Santé et hygiène de vie

Le rapport fait état de nouvelles tendances qui grève le potentiel des filles en affectant leur hygiène de vie. La mondialisation a effacé les régimes traditionnels au profit d'une alimentation mauvaise pour la santé. Alliée à l'universalisation d'un marketing agressif ciblant les enfants, la hausse de la consommation d’aliments transformés et de boissons édulcorées a provoqué le doublement, ou presque, du surpoids chez les filles âgées de 5 à 19 ans : entre 1995 et 2016, il est passé de 9 % à 17 % et l’on compte aujourd’hui près de deux fois plus de jeunes filles en surpoids (155 millions) qu’en 1995 (75 millions).

Les jeunes filles restent également très exposées aux infections sexuellement transmissibles, dont le VIH, avec lequel vivent aujourd’hui 970 000 adolescentes âgées de 10 à 19 ans, contre 740 000 en 1995. Les filles de cette tranche d’âge continuent d’ailleurs de représenter environ 3 nouvelles infections sur 4 chez les adolescents dans le monde.

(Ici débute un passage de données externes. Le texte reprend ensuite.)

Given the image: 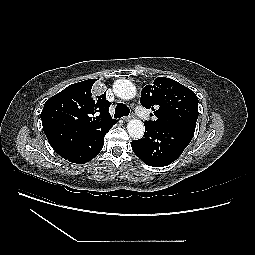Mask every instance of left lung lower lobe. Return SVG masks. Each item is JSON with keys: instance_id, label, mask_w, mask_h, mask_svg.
Wrapping results in <instances>:
<instances>
[{"instance_id": "left-lung-lower-lobe-1", "label": "left lung lower lobe", "mask_w": 255, "mask_h": 255, "mask_svg": "<svg viewBox=\"0 0 255 255\" xmlns=\"http://www.w3.org/2000/svg\"><path fill=\"white\" fill-rule=\"evenodd\" d=\"M145 124L144 136L132 141V149L145 164L163 167L174 162L191 142L194 132Z\"/></svg>"}]
</instances>
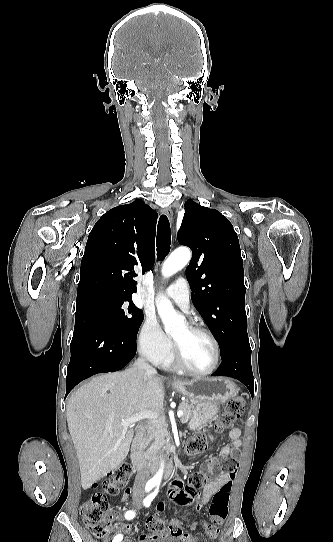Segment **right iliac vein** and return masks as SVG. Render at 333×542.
Returning a JSON list of instances; mask_svg holds the SVG:
<instances>
[{
    "label": "right iliac vein",
    "mask_w": 333,
    "mask_h": 542,
    "mask_svg": "<svg viewBox=\"0 0 333 542\" xmlns=\"http://www.w3.org/2000/svg\"><path fill=\"white\" fill-rule=\"evenodd\" d=\"M142 495H136L135 498L137 499L138 497L140 498Z\"/></svg>",
    "instance_id": "63e3f726"
}]
</instances>
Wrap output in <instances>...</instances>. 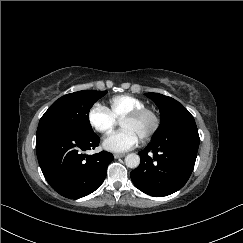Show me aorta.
<instances>
[{
    "label": "aorta",
    "mask_w": 243,
    "mask_h": 243,
    "mask_svg": "<svg viewBox=\"0 0 243 243\" xmlns=\"http://www.w3.org/2000/svg\"><path fill=\"white\" fill-rule=\"evenodd\" d=\"M125 164L129 168H137L140 164V157L135 153H130L125 157Z\"/></svg>",
    "instance_id": "762f6f07"
}]
</instances>
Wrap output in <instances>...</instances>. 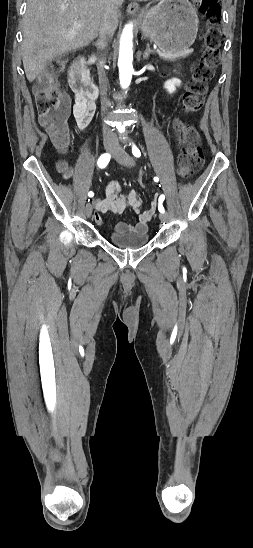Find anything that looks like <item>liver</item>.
<instances>
[{
	"label": "liver",
	"mask_w": 253,
	"mask_h": 548,
	"mask_svg": "<svg viewBox=\"0 0 253 548\" xmlns=\"http://www.w3.org/2000/svg\"><path fill=\"white\" fill-rule=\"evenodd\" d=\"M105 0H27L22 60L33 82L48 62L88 46L99 34ZM119 11L114 28L119 22Z\"/></svg>",
	"instance_id": "obj_1"
}]
</instances>
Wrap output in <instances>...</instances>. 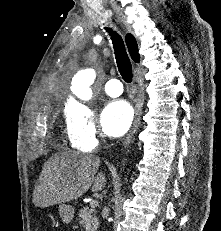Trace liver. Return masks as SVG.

Parallèlement se sont développées les préoccupations liées aux troubles psychologiques, en partie causés par l’usage excessif des technologies numériques. Selon le rapport, le suicide est à l’heure actuelle la deuxième cause de mortalité chez les adolescentes de 15 à 19 ans, derrière les pathologies maternelles. 

Les gouvernements du monde se sont engagés vis-à-vis des femmes et des filles, mais ils n’ont que partiellement tenu leur promesse.
Henrietta Fore

Face à ce bilan en demi-teinte, le rapport des organisations internationale formule de nouvelles recommandations pour les décennies à venir. Des recommandations portant sur les moyens financiers dans les domaines comme les violences liées au genre ou l’acquisition de compétences utiles. D'autres, aussi, préconisant des mesures en faveur d'un mouvement de génération à même de mettre fin aux violences liées au genre, au mariage des enfants, aux mutilations génitales féminines... Plus globalement, tout est à faire pour que les filles apprennent à puiser en elle et dans leur entourage l'audace et l'ambition pour que leurs voix portent et pour faire valoir leurs points de vue et leurs idées dans les échanges.

Parce qu'il y a vingt-cinq ans, "les gouvernements du monde se sont engagés vis-à-vis des femmes et des filles, mais ils n’ont que partiellement tenu leur promesse. Bien que la communauté internationale ait trouvé la volonté politique d’envoyer massivement les filles à l’école, elle a lamentablement échoué à leur apporter les compétences et l’aide nécessaires pour qu’elles puissent décider de leur propre avenir, mais aussi vivre de manière sûre et digne",  souligne Henrietta Fore.